Copy the lines below character for character.

- _TASK INPUTS_:

=-=-=-=-=

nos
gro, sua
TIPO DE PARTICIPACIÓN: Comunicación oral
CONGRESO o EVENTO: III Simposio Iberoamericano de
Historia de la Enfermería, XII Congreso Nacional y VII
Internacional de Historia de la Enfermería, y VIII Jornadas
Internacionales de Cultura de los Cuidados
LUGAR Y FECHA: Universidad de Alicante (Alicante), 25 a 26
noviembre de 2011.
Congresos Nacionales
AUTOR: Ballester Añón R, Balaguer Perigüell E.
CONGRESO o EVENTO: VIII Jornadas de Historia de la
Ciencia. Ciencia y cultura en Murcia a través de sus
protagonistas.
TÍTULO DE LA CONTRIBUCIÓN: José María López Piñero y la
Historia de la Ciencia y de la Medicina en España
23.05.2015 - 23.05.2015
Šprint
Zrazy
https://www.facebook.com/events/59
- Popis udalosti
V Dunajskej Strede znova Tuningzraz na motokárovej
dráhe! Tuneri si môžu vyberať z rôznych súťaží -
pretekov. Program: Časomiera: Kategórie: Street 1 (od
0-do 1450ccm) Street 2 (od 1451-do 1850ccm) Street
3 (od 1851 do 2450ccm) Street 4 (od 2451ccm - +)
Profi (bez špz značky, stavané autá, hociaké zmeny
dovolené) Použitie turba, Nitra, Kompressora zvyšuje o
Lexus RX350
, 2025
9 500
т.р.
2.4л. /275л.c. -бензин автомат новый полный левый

=-=-=-=-=

- _ANSWER_:
nos
gro, sua
TIPO DE PARTICIPACIÓN: Comunicación oral
CONGRESO o EVENTO: III Simposio Iberoamericano de
Historia de la Enfermería, XII Congreso Nacional y VII
Internacional de Historia de la Enfermería, y VIII Jornadas
Internacionales de Cultura de los Cuidados
LUGAR Y FECHA: Universidad de Alicante (Alicante), 25 a 26
noviembre de 2011.
Congresos Nacionales
AUTOR: Ballester Añón R, Balaguer Perigüell E.
CONGRESO o EVENTO: VIII Jornadas de Historia de la
Ciencia. Ciencia y cultura en Murcia a través de sus
protagonistas.
TÍTULO DE LA CONTRIBUCIÓN: José María López Piñero y la
Historia de la Ciencia y de la Medicina en España
23.05.2015 - 23.05.2015
Šprint
Zrazy
https://www.facebook.com/events/59
- Popis udalosti
V Dunajskej Strede znova Tuningzraz na motokárovej
dráhe! Tuneri si môžu vyberať z rôznych súťaží -
pretekov. Program: Časomiera: Kategórie: Street 1 (od
0-do 1450ccm) Street 2 (od 1451-do 1850ccm) Street
3 (od 1851 do 2450ccm) Street 4 (od 2451ccm - +)
Profi (bez špz značky, stavané autá, hociaké zmeny
dovolené) Použitie turba, Nitra, Kompressora zvyšuje o
Lexus RX350
, 2025
9 500
т.р.
2.4л. /275л.c. -бензин автомат новый полный левый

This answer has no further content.